=== SUPPLIED RECORDS ===

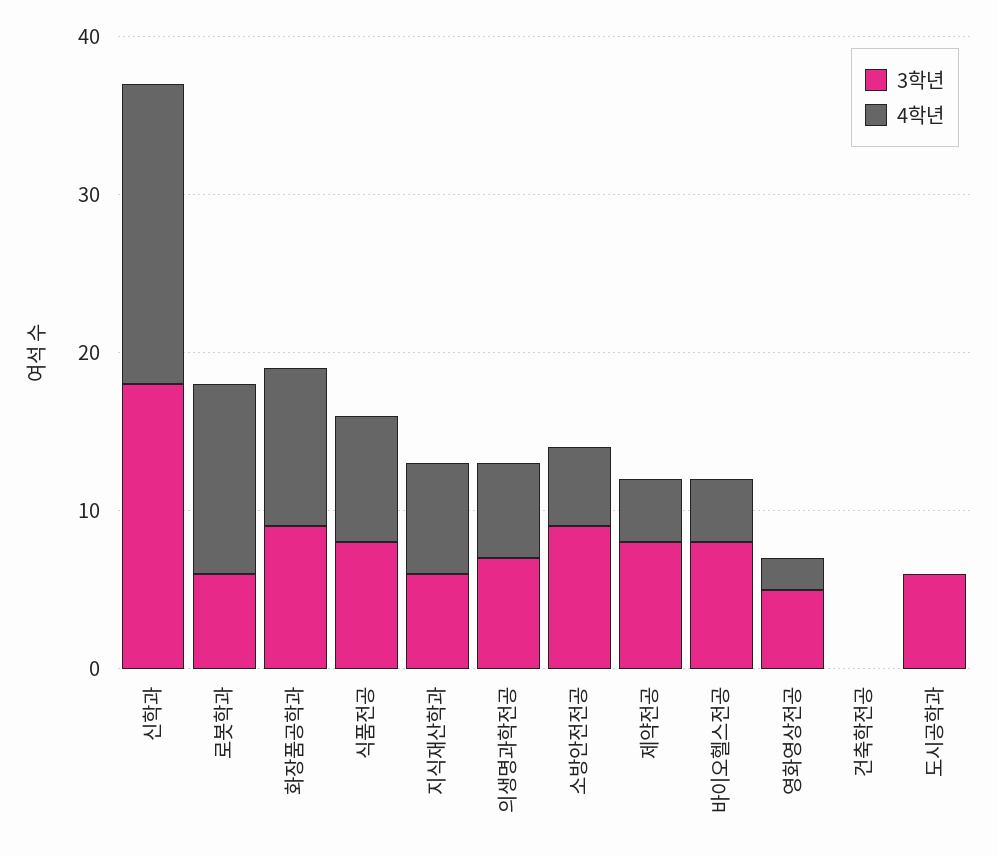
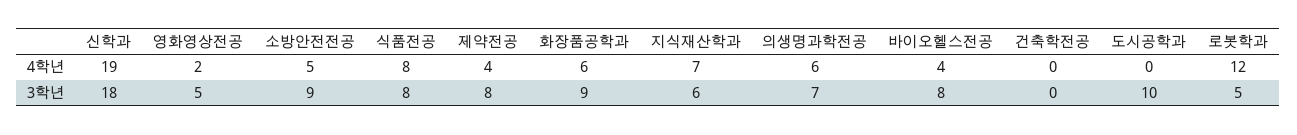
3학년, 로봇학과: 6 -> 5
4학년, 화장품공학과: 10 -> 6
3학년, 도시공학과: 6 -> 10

===
=== SUPPLIED RECORDS ===

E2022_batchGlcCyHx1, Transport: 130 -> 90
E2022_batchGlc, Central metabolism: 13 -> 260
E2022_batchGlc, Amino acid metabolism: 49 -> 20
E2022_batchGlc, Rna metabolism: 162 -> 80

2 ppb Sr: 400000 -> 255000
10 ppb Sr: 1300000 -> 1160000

===

# TASK REQUIREMENTS:
Only the lines above that include the word "metabolism" belong in the answer; copy each one.

# ANSWER TO THE EXERCISE:
E2022_batchGlc, Central metabolism: 13 -> 260
E2022_batchGlc, Amino acid metabolism: 49 -> 20
E2022_batchGlc, Rna metabolism: 162 -> 80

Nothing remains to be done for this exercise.